> _Texte fourni_:
========================================================================
Nous ne sommes certes pas le 1er avril, mais pour un 25 décembre, nous nous sommes permis cet écart fictif. Cependant, aussi fictif soit-il, il relève pourtant d’un scénario potentiel, fortement désiré par nombre de Tunisiens. Et pour peu que la constituante fasse preuve de bonne volonté, il n’est pas impossible que la fiction devienne réalité.

En outre, il convient de préciser que tous les faits relatifs à la résolution des Nations Unie sont authentiques (sur ces liens la version arabe et française). Seules les paroles prêtées aux personnalités politiques citées sont fictives tout comme la protection constitutionnelle de l’usage de l’Internet qui n’a jamais, encore, figuré dans le projet de la nouvelle Constitution.

Cependant :

Nous ne désespérons pas de la lucidité des membres de l’ANC à protéger dans la future Constitution tunisienne l’usage de l’Internet. Pour toutes les tendances politiques, il n’y a rien à perdre, mais tout à gagner.

Toutes les Révolutions ont été porteuses, chacune à sa manière, d’innovations constitutionnelles. Depuis l’époque de la « Sahifa de Médine », en passant par la Magna Carta de « Jean sans Terre » ou la Déclaration de 1789, de nombreuses innovations sont devenues avec le temps, du moins dans l’acceptation de leurs principes, le lot commun des Nations.
========================================================================
> _Enregistrements fournis_:

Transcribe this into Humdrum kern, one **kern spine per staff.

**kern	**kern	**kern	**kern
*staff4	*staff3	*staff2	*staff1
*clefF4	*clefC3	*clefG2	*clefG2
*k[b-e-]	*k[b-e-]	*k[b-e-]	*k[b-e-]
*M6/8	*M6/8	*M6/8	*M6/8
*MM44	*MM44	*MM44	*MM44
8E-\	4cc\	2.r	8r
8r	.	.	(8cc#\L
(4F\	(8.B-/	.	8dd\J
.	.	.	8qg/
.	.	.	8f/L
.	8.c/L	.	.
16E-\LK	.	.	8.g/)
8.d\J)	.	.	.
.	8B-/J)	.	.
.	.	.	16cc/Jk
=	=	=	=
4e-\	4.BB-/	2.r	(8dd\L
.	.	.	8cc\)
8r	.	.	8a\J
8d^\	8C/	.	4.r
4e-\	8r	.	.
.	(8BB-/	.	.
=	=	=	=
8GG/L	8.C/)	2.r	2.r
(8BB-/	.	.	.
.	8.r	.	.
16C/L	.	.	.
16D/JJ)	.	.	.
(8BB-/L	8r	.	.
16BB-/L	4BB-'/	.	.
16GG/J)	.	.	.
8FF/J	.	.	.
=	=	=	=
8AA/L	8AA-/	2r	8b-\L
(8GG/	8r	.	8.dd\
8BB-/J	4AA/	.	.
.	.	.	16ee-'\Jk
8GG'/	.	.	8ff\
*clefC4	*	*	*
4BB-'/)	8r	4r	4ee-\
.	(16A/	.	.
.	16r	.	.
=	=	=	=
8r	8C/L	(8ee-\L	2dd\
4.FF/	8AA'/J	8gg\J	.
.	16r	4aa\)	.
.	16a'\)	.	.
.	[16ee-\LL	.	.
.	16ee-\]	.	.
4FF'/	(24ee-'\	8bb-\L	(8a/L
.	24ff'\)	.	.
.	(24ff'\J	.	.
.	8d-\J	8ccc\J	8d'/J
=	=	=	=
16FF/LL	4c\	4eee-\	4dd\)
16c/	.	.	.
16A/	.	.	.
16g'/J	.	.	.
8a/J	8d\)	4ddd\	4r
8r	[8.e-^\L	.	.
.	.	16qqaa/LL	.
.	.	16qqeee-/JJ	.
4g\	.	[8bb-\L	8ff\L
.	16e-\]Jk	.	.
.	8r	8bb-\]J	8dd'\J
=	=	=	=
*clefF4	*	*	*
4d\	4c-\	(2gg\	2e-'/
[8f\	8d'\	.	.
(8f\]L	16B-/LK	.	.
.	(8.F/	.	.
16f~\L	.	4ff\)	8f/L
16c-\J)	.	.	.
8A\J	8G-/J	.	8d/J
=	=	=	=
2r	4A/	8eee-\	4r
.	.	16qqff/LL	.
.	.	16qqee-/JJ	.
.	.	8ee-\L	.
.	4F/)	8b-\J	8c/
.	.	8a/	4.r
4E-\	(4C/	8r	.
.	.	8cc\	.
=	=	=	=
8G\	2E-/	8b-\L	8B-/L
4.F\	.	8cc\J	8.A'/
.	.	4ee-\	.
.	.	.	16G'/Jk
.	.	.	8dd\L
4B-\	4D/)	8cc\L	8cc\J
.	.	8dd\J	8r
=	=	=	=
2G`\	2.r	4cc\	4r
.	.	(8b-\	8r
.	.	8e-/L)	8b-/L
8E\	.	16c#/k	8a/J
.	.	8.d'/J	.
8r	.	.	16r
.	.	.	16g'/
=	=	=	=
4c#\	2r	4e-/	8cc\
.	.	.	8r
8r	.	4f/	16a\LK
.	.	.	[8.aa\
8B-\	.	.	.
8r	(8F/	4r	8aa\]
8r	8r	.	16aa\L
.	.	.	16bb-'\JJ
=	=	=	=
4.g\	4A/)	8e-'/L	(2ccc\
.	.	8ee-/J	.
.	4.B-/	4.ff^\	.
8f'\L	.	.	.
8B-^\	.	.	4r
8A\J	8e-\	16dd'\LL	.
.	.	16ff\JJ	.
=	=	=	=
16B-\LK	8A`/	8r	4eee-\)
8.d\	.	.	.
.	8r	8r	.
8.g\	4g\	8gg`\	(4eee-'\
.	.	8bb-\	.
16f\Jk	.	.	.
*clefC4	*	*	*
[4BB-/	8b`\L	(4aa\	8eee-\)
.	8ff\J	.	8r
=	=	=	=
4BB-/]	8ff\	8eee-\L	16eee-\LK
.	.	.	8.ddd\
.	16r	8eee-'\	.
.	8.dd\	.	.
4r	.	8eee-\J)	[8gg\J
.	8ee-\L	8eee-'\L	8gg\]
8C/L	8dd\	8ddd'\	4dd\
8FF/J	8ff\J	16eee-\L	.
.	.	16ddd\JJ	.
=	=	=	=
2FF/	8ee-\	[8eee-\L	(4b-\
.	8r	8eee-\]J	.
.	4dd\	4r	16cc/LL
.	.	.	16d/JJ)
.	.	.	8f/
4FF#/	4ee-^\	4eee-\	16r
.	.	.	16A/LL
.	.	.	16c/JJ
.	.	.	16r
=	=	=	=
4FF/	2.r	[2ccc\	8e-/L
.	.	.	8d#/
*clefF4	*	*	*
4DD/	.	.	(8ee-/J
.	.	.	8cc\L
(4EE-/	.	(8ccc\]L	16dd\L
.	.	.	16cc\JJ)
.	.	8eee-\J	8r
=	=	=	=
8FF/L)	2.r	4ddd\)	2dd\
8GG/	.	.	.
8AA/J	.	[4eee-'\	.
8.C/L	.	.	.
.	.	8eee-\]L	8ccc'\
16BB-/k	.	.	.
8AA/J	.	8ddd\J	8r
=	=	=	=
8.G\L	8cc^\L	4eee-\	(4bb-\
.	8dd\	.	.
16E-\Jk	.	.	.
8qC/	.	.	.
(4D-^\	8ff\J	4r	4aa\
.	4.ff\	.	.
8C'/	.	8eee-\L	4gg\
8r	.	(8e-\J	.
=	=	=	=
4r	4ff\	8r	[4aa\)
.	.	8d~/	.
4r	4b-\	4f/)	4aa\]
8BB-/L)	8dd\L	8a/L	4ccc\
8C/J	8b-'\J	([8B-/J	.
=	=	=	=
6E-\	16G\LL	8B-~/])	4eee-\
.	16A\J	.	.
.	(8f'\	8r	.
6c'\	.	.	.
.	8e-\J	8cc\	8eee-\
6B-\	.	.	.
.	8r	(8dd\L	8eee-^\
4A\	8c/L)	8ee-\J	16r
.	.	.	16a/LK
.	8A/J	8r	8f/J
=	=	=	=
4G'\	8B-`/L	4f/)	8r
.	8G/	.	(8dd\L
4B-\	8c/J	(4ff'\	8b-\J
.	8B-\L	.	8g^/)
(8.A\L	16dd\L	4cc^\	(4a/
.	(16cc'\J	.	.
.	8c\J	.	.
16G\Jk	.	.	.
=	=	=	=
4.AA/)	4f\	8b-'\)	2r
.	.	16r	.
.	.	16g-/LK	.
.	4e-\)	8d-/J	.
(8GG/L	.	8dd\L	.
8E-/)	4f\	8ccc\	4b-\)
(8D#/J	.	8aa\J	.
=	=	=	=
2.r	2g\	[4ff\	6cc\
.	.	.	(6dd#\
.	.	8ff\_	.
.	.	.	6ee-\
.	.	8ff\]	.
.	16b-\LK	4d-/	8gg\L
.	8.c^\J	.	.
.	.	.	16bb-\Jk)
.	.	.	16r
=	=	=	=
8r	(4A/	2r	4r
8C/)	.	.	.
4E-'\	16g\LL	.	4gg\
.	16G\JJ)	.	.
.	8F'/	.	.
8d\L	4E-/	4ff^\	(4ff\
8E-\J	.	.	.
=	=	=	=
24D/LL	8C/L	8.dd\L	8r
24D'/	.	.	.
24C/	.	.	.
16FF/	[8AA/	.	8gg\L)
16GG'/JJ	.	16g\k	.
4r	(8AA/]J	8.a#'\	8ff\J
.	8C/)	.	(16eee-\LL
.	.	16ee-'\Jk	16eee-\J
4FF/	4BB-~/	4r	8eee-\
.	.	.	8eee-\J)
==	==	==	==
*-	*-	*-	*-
========================================================================
> _Consigne_: Relevez tous les textes historiques que le texte sur la Constitution tunisienne cite comme exemples d'innovations constitutionnelles.

> _Réponse attendue_:
- la « Sahifa de Médine »
- la Magna Carta de « Jean sans Terre »
- la Déclaration de 1789